Data extracted from a collection:
────────────────
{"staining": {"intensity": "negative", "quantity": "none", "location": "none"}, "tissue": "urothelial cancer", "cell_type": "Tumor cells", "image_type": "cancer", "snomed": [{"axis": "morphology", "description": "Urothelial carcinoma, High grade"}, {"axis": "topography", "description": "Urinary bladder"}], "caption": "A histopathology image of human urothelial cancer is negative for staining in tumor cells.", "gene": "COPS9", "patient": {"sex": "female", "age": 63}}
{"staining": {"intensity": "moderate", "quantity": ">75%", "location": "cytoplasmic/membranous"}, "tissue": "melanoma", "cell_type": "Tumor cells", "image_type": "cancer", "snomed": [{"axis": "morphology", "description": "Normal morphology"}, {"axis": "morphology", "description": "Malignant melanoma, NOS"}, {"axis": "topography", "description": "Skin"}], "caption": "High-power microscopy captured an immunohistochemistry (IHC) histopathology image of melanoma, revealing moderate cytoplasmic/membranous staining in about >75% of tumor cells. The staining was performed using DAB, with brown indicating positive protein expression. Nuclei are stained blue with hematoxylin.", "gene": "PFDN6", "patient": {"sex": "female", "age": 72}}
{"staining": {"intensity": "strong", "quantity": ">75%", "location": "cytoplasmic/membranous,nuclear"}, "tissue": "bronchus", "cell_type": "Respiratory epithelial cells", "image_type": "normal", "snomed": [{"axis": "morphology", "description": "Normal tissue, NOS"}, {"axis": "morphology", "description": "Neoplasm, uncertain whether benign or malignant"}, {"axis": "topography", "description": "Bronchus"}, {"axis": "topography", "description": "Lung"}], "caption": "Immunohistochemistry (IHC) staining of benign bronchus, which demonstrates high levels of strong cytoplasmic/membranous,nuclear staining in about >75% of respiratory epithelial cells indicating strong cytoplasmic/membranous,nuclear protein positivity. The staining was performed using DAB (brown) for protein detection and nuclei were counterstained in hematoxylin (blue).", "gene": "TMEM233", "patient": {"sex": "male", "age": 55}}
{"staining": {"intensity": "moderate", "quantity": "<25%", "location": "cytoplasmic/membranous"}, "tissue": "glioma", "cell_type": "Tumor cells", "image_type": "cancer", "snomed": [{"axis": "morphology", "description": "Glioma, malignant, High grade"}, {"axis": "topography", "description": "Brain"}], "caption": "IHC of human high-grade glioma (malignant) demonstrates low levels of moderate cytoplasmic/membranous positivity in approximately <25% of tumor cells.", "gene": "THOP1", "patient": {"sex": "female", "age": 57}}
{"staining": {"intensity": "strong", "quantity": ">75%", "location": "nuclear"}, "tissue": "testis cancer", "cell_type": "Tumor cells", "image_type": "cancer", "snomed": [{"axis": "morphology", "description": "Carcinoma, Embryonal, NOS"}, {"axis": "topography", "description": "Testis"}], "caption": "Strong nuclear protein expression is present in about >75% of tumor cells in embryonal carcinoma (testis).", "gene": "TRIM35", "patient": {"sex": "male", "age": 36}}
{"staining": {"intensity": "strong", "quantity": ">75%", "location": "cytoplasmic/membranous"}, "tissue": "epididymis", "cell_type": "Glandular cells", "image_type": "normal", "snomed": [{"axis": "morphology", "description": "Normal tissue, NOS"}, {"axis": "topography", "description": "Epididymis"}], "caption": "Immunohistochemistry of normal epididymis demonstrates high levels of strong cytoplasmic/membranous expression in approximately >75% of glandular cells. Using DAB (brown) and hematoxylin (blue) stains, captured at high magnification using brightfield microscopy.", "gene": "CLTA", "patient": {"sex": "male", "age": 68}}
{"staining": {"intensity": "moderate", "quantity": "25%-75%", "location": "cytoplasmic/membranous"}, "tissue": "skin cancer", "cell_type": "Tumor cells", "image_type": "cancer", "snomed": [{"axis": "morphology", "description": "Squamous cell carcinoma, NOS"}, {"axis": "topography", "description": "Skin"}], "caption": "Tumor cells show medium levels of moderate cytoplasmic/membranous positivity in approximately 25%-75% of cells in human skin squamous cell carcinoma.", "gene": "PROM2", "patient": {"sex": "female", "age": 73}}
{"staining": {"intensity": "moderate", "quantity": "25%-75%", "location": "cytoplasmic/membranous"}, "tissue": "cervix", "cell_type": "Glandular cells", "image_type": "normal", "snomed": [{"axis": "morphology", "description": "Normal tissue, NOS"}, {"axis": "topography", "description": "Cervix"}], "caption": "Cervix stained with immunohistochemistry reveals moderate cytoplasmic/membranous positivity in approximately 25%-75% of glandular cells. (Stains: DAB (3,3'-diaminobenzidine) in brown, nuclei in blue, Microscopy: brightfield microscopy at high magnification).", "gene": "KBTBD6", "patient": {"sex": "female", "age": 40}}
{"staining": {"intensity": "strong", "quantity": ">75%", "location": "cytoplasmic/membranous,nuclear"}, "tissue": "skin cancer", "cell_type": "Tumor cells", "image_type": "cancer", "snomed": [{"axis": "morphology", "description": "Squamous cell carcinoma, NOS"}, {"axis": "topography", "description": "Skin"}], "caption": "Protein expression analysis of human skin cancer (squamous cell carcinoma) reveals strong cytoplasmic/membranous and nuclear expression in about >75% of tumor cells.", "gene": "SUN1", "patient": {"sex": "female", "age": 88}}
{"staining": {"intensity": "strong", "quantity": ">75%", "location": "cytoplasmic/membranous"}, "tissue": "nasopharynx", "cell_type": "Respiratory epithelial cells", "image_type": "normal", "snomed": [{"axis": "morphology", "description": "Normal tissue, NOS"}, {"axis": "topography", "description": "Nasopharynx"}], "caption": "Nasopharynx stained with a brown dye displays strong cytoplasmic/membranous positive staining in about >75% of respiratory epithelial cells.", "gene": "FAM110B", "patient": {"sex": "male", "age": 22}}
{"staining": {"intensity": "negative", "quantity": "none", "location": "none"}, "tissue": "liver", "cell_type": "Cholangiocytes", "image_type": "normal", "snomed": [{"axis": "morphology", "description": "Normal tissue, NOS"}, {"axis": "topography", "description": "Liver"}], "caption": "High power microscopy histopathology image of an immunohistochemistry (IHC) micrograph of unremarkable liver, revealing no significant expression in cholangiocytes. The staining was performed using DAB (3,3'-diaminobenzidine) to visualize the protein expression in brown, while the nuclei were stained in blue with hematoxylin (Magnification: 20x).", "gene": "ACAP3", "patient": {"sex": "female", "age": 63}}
────────────────
AIM OF THE TASK
From the records above, print only the lines between the one holding "of normal epididymis" and the one holding "stained with immunohistochemistry", inclusive, exactly as they stand.

THE COMPLETED TASK
{"staining": {"intensity": "strong", "quantity": ">75%", "location": "cytoplasmic/membranous"}, "tissue": "epididymis", "cell_type": "Glandular cells", "image_type": "normal", "snomed": [{"axis": "morphology", "description": "Normal tissue, NOS"}, {"axis": "topography", "description": "Epididymis"}], "caption": "Immunohistochemistry of normal epididymis demonstrates high levels of strong cytoplasmic/membranous expression in approximately >75% of glandular cells. Using DAB (brown) and hematoxylin (blue) stains, captured at high magnification using brightfield microscopy.", "gene": "CLTA", "patient": {"sex": "male", "age": 68}}
{"staining": {"intensity": "moderate", "quantity": "25%-75%", "location": "cytoplasmic/membranous"}, "tissue": "skin cancer", "cell_type": "Tumor cells", "image_type": "cancer", "snomed": [{"axis": "morphology", "description": "Squamous cell carcinoma, NOS"}, {"axis": "topography", "description": "Skin"}], "caption": "Tumor cells show medium levels of moderate cytoplasmic/membranous positivity in approximately 25%-75% of cells in human skin squamous cell carcinoma.", "gene": "PROM2", "patient": {"sex": "female", "age": 73}}
{"staining": {"intensity": "moderate", "quantity": "25%-75%", "location": "cytoplasmic/membranous"}, "tissue": "cervix", "cell_type": "Glandular cells", "image_type": "normal", "snomed": [{"axis": "morphology", "description": "Normal tissue, NOS"}, {"axis": "topography", "description": "Cervix"}], "caption": "Cervix stained with immunohistochemistry reveals moderate cytoplasmic/membranous positivity in approximately 25%-75% of glandular cells. (Stains: DAB (3,3'-diaminobenzidine) in brown, nuclei in blue, Microscopy: brightfield microscopy at high magnification).", "gene": "KBTBD6", "patient": {"sex": "female", "age": 40}}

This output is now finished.